Il prete che chiude la chiesa a Natale: «Sciopero contro il decreto Salvini»

La decisione senza precedenti di Don Paolo Farinella, parrocco della chiesa di San Torpete a Genova: «Anche Gesù era un migrante»

Don Paolo Farinella
Don Paolo Farinella (ANSA)

GENOVA - Da tempo lo hanno ribattezzato il nuovo «Don Gallo», il prete di strada simbolo della sinistra «no global». Don Paolo Farinella, che ama definirsi «prete di frontiera», ha preso una decisione senza precedenti: chiudere la chiesa di San Torpete nei giorni di Natale. Un vero e proprio sciopero. Nel mirino il decreto sicurezza e immigrazione di Matteo Salvini. La chiesa di San Torpete in Genova resterà chiusa dal 24 dicembre 2018 al 05 gennaio 2019. Riprenderà le celebrazioni con l’Epifania, la «manifestazione del Signore ai popoli del mondo» ha spiegato Don Paolo sul suo blog sul Fatto Quotidiano, «festa di universalità senza confini».

Chiesa chiusa per «sciopero» a Natale
Una decisione tutta politica, quella di Don Paolo, che accusa il ministro Salvini e punta il dito contro la chiesa cattolica e quei cristiani che, a suo dire, «stanno a guardare». Perché è nel «silenzio totale dei cattolici e dei cristiani» che, alla vigilia di Natale, «il governo e il parlamento italiano hanno deciso di espellere dall’Italia quel Gesù di Nazareth di cui si vorrebbe celebrare la nascita».

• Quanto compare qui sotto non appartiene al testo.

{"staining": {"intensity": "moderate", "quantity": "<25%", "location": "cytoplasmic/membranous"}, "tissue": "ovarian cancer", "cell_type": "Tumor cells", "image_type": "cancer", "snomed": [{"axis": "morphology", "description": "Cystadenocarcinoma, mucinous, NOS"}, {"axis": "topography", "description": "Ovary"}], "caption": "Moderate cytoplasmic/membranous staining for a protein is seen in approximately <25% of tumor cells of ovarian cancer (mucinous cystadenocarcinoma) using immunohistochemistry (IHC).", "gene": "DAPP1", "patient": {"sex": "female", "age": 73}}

«Anche Gesù era un migrante perseguitato»
Ma Don Paolo non si limita a guardare quelli che, per lui, sono gli effetti del decreto sicurezza. Don Paolo parla di una vera e propria «guerra ai migranti» e per portare acqua al suo mulino si lancia in un'interpretazione della vita di Gesù in «chiave migratoria»: «Ogni migrante è Gesù di Nazareth. Ogni migrante espulso è espellere quel Gesù di Nazareth di cui si vorrebbe celebrare la nascita». Perché «quel bambino al quale si inneggia nel presepe è un profugo che scappa dalla polizia di Erode, ricercato per essere fatto fuori, emigrante in Egitto in cerca di salvezza e di fortuna, nato fuori dall’abitato perché nessuno lo voleva».